*Records shown*.

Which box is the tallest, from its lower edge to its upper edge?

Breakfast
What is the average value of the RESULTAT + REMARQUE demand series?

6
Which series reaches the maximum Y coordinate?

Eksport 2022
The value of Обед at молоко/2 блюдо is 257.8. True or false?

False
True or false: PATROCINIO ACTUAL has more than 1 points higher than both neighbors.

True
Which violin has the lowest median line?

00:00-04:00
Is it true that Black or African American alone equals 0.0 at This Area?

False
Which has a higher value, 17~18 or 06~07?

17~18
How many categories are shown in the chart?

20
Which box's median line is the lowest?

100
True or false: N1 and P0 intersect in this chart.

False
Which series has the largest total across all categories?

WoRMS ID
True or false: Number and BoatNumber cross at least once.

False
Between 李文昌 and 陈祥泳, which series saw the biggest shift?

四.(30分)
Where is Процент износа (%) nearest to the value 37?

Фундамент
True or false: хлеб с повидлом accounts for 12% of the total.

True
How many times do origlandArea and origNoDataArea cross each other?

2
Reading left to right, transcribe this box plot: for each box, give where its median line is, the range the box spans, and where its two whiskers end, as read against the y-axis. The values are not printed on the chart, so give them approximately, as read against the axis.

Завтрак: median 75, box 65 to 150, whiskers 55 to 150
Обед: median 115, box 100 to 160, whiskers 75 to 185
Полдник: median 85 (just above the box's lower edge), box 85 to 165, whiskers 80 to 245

*Instruction*.
Take the part of the rows that opens with the line containing "00:00-04:00" and closes with the line containing "Which box's median line is the lowest?", substitute "plot" for "chart", and write out only those lines with nothing else altered.

*Response to the exercise*.
00:00-04:00
Is it true that Black or African American alone equals 0.0 at This Area?

False
Which has a higher value, 17~18 or 06~07?

17~18
How many categories are shown in the plot?

20
Which box's median line is the lowest?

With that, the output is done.